Cindy Rose, Washburn Review

Joab Mulvane, a railroad tycoon donated money to build the Mulvane Art Museum in 1922 and in 1924 when the Museum opened its doors, it owned 57 works of art.

Today the collection is more than 3,000 strong, and forty of those works of art were chosen to represent the collection in the “Masters of the Mulvane” exhibit. An opening reception was held at the Museum on Friday, Nov. 7 in celebration of 90 years of collecting artwork. The show will be up until March 14, 2015

“These 40 works represent some of the best of our collection,” said museum curator Julia Myers. “We have artwork going back from the 16th century forward.”

“We have a self-portrait by Rembrandt and we have a piece by Miriam Schapiro, a leader in the feminist art movement, said Myers. “It is a really significant work from her.

Myers pointed out that the collection comes from many places locally and around the world. “We have so many different nationalities represented here from Switzerland to the Flathead nation.”

The Mulvane has paintings from such notable “masters” as Salvador Dali and Pablo Picasso. There is a painting by Francisco de Goya and several other notable artists’ works in The Mulvane’s permanent collection on display for the anniversary.

“It is really important for us to have this exhibit because we have a collection that many people don’t know about, said Connie Gibbons, director of the museum. We have a responsibility to show, share and talk about it.”

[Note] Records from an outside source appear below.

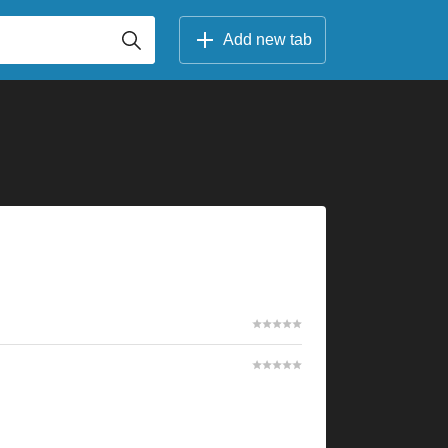
Add new tab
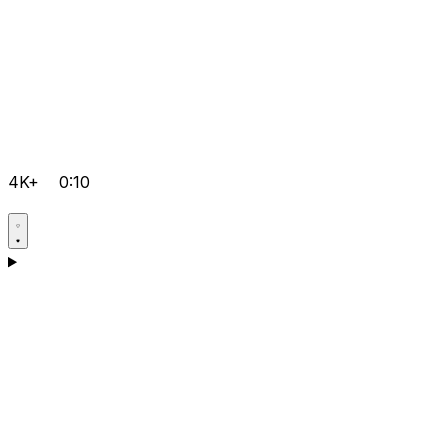
4K+
0:10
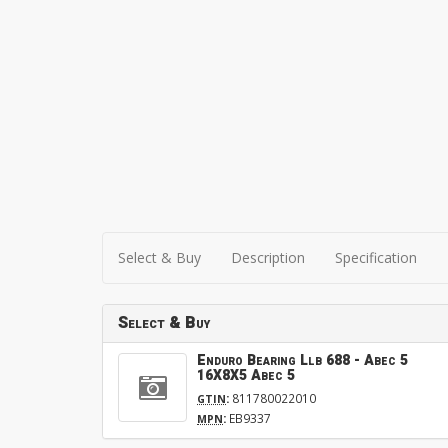
Select & Buy
Description
Specification
Select & Buy
Enduro Bearing Llb 688 - Abec 5
16X8X5 Abec 5
:
811780022010
GTIN
:
EB9337
MPN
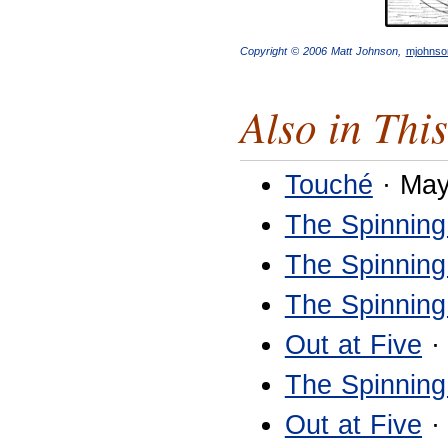
Copyright © 2006 Matt Johnson,
mjohns
Also in This
Touché
· May
The Spinning
The Spinning
The Spinning
Out at Five
·
The Spinning
Out at Five
·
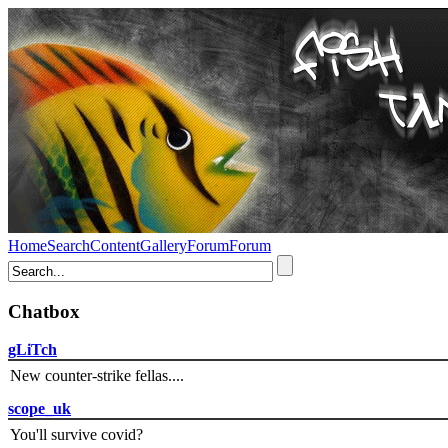
Home
Search
Content
Gallery
Forum
Forum
Chatbox
gLiTch
New counter-strike fellas....
scope_uk
You'll survive covid?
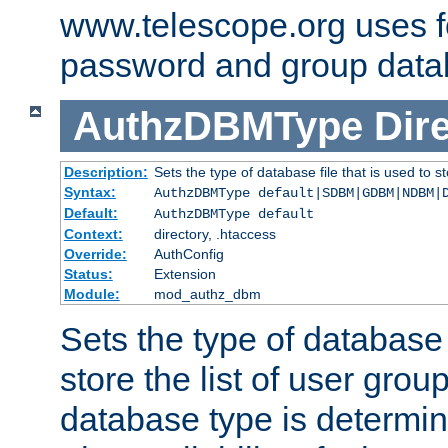
www.telescope.org uses f
password and group data
AuthzDBMType
Dir
Description:
Sets the type of database file that is used to st
Syntax:
AuthzDBMType default|SDBM|GDBM|NDBM|
Default:
AuthzDBMType default
Context:
directory, .htaccess
Override:
AuthConfig
Status:
Extension
Module:
mod_authz_dbm
Sets the type of database f
store the list of user grou
database type is determin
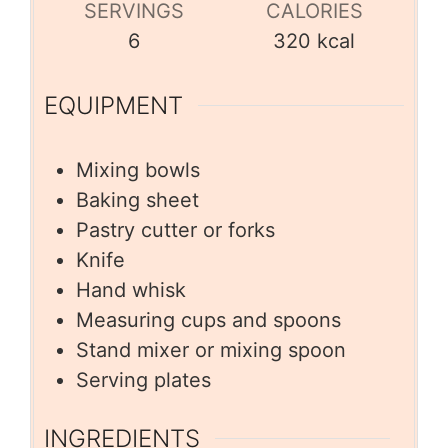
SERVINGS
CALORIES
6
320
kcal
EQUIPMENT
Mixing bowls
Baking sheet
Pastry cutter or forks
Knife
Hand whisk
Measuring cups and spoons
Stand mixer or mixing spoon
Serving plates
INGREDIENTS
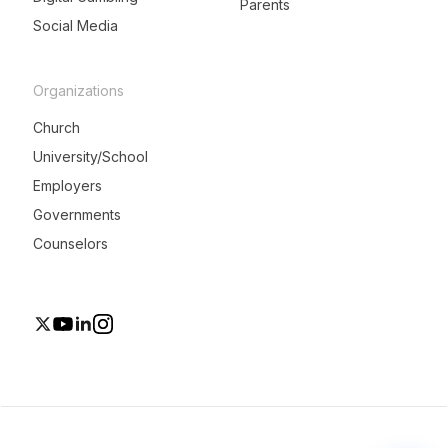
Parents
Social Media
Organizations
Church
University/School
Employers
Governments
Counselors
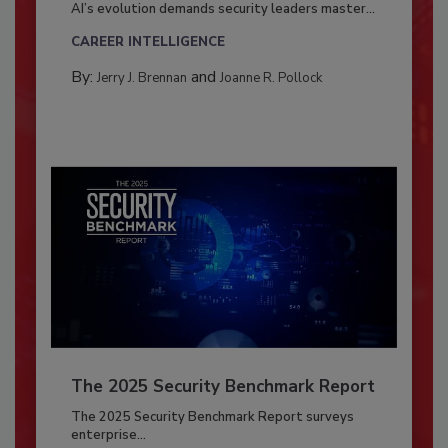
AI’s evolution demands security leaders master...
CAREER INTELLIGENCE
By:
and
Jerry J. Brennan
Joanne R. Pollock
The 2025 Security Benchmark Report
The 2025 Security Benchmark Report surveys
enterprise...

On the first floor of the museum is an exhibit going up that complements the “Masters of Mulvane” collection. Luke Anderson, a senior computer information sciences major created a project that is connected with the 40 pieces of artwork upstairs that allows human interaction through computer innovation that permits viewing the artwork in new ways.

The Exhibit is called “A Matter of Scale.” There are two computerized stations for individuals to participate in that allow manipulation of shapes and of the artwork. “This project is the brainchild of Connie Gibbons and a math professor,” said Anderson, “to create something that involves students across campus–to create works with them that explore math and science.”

“Our perception changes when you look at things in a different way,” said Gibbons. “With [the computerized stations] you can create different forms, shapes and juxtapositions of our artwork upstairs. It’s really seductive once you get in here and start playing around with it.”

Student artwork is still being installed in the exhibit and some, on a larger scale, will be erected outside the museum that will be interactive also.

The student art is all about how we see art and how our perceptions are altered with movement and a shift in scale. “We’re excited about what they’re doing, said Gibbons. “It’s been a lot of fun to bring in someone like Luke who has an artistic aesthetic even though he is in computer design. So we want people to come and play.”

There will be an opening reception for the student display on December 12.

Come to the Mulvane to contemplate, play and celebrate 90 years of collecting great art.